### Selection
The 3 master interface of the NIC400 are: 2 for DMA-350 and 1 for debug access. The debug access could be replaced with a CPU or debug controller.

The address map for the SRAMs are:

	Base Address	End Address	Size
SRAM0	0x00000000	0x00004000	16KB
	0x08000000	0x08004000	16KB
SRAM1	0x10000000	0x10004000	16KB
	0x18000000	0x18004000	16KB

The 2 alias address at 0x08000000 and 0x18000000 are used so that the DMA-350 can access the same data space through both of the AXI masters. When configuring the DMA 350 you have to give a mapping for the AXI Master 1, in this case if addr[27] is high then AXI Master 1 is used, otherwise AXI Master 0 is used.

CocoTB Verification

SRAM:

To begin verification of the subsystem, 3 test cases have been developed. The first is to test the writing and reading from SRAM0 and SRAM1 at both of the available base addresses. This testcase was based off Alex Forencich's cocoTB AXI tests which writes data at address offsets of 0-8 and 7F8 - 7FF (first 8 and last 8) with burst lengths of 0 - 15 and 1024. Once a write has been performed, a read is then performed at the same address and length and asserted equal. If these aren't equal then the test fails.

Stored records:

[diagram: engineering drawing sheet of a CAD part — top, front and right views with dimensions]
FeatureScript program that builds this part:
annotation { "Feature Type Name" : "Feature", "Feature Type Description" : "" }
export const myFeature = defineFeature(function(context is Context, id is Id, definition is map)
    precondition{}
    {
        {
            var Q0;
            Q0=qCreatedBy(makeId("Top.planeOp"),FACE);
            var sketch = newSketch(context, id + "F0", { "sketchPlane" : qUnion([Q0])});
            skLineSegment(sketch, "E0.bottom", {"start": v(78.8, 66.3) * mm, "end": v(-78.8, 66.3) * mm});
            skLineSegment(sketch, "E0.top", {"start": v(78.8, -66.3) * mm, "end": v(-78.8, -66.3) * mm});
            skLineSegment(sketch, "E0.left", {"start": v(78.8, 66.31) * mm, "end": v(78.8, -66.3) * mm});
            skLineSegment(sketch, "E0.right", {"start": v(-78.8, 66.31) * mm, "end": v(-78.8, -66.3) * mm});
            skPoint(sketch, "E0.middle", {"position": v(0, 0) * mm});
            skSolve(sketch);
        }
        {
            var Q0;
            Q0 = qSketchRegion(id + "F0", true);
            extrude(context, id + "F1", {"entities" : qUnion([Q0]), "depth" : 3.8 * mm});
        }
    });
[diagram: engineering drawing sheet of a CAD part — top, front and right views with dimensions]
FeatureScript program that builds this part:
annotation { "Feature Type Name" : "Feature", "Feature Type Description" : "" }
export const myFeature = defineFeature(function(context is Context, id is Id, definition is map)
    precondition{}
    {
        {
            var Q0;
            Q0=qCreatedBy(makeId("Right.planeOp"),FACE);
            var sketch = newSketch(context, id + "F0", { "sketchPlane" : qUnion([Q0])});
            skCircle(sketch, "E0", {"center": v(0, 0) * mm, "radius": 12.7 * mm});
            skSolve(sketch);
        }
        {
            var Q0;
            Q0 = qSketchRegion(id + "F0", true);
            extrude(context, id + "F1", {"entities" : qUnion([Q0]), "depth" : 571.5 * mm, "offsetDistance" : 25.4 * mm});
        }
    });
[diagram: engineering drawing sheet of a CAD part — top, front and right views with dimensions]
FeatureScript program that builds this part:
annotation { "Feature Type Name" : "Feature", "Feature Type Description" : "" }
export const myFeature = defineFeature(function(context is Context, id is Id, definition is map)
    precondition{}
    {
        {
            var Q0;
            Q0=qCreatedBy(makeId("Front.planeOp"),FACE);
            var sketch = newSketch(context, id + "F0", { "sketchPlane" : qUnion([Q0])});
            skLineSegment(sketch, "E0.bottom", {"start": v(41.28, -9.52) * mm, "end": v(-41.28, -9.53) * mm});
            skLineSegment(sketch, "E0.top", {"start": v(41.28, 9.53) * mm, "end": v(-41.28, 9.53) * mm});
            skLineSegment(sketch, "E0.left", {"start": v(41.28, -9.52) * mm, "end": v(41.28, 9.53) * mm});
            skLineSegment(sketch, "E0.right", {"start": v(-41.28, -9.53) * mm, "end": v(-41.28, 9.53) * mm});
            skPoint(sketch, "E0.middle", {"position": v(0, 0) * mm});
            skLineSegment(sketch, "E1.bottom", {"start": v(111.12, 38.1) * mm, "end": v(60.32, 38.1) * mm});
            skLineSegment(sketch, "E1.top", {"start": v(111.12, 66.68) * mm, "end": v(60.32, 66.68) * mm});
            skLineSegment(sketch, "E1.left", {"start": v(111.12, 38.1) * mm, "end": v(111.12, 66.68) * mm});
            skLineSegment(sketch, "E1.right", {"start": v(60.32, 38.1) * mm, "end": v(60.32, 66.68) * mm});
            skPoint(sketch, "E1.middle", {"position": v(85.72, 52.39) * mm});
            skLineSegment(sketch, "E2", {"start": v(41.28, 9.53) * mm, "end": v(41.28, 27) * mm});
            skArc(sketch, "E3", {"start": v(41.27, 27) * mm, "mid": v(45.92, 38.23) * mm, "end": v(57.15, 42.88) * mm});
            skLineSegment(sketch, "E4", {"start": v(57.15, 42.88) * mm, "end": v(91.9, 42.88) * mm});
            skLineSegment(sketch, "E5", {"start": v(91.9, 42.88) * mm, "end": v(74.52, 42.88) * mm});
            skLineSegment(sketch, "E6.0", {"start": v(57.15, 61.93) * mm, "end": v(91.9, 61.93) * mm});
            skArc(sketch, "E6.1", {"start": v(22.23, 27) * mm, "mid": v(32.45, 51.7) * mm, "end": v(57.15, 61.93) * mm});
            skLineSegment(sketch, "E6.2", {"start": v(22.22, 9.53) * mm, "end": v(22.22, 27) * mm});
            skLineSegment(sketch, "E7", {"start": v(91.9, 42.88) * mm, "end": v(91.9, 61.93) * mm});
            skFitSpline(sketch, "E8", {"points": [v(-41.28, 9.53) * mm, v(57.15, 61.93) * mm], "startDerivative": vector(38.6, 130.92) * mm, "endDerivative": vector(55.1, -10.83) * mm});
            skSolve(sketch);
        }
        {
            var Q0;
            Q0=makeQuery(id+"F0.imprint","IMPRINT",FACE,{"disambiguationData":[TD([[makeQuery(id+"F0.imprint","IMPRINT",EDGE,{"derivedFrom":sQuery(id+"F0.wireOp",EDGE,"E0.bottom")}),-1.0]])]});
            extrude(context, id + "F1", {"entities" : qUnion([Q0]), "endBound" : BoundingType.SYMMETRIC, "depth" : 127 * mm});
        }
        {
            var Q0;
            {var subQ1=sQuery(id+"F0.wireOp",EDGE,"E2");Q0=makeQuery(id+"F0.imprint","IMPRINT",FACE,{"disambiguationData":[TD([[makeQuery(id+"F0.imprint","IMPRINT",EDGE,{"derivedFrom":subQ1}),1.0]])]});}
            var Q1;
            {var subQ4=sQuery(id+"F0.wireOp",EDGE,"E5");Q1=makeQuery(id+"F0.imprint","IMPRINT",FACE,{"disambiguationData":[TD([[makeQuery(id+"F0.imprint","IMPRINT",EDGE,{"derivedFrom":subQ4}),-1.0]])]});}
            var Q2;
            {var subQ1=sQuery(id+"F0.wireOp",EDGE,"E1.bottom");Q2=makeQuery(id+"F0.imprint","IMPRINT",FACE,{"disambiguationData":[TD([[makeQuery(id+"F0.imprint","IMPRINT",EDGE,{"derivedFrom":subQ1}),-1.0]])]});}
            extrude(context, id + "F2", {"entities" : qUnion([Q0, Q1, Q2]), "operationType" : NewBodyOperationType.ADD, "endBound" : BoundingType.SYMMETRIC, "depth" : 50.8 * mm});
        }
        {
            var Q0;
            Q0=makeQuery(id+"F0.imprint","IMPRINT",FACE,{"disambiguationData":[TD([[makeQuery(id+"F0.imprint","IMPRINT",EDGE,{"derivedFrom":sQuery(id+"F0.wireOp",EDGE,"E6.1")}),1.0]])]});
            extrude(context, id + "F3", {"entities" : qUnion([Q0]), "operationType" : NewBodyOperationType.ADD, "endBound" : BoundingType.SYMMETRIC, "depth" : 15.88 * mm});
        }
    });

### Written task 1
Pick out every line of the rows that contains the string "BoundingType", treating uppercase and lowercase as different.
### Written task 2
Proceed with the SRAM verification text from the point where it stops.
The SRAM verification text and the rows of CAD part programs are unrelated material.

### Output 1
            extrude(context, id + "F1", {"entities" : qUnion([Q0]), "endBound" : BoundingType.SYMMETRIC, "depth" : 127 * mm});
            extrude(context, id + "F2", {"entities" : qUnion([Q0, Q1, Q2]), "operationType" : NewBodyOperationType.ADD, "endBound" : BoundingType.SYMMETRIC, "depth" : 50.8 * mm});
            extrude(context, id + "F3", {"entities" : qUnion([Q0]), "operationType" : NewBodyOperationType.ADD, "endBound" : BoundingType.SYMMETRIC, "depth" : 15.88 * mm});

### Output 2
DMA AXI interface:

A simple 1D transfer test is then performed. To achieve this, first random data is written to SRAM0. Next the APB channel is used to program the internal registers of the DMA-350. The minimum required setup is: Source address, destination address, source and destination size, configuration bits, source and destination transfer configuration and address increment.

Once set, the ENABLECMD bit can be set high to start the DMA.

When the ENABLECMD bit is set, we also start a timer, this is then used to calculate the effective data bandwidth of the subsystem. Which for a clock frequency of 1 GHz is 43 Gbps.

Verification of the test is done by reading from SRAM0 and SRAM1 and comparing values to see if the write was performed as expected.

DMA AXI stream interface:

A similar test for the axi stream interface is also performed. The DMA axi stream is connected to a pipelined FIFO with parameterisable pipeline length. This is used to emulate a hardware accelerator that has some pipeline delay between input and output.

First random data is written to SRAM0 (at 0x00000100), then the DMA is setup with the stream interface. The difference in configuration is in the CH_CTRL register, which has the DONETYPE = 0, REGRELOADTYPE = 0, and USESTREAM = 1. CH_STREAMINTCFG is also set to 00 for stream in and out used. By using the stream interface with some pipelined hardware, we introduce some delay and therefore for a 1 GHz clock we have a total effective bandwidth of 36.9 Gbps. The bandwidth is calculated using the time between the start and end of the DMA.

Project outcome

This project has now been completed, code/RTL for the DMA-NIC subsystem can be found on GitLab

Request for collaboration

We are looking for collaboration partners who are interested in a high performance SoC using a full AXI based system with DMA.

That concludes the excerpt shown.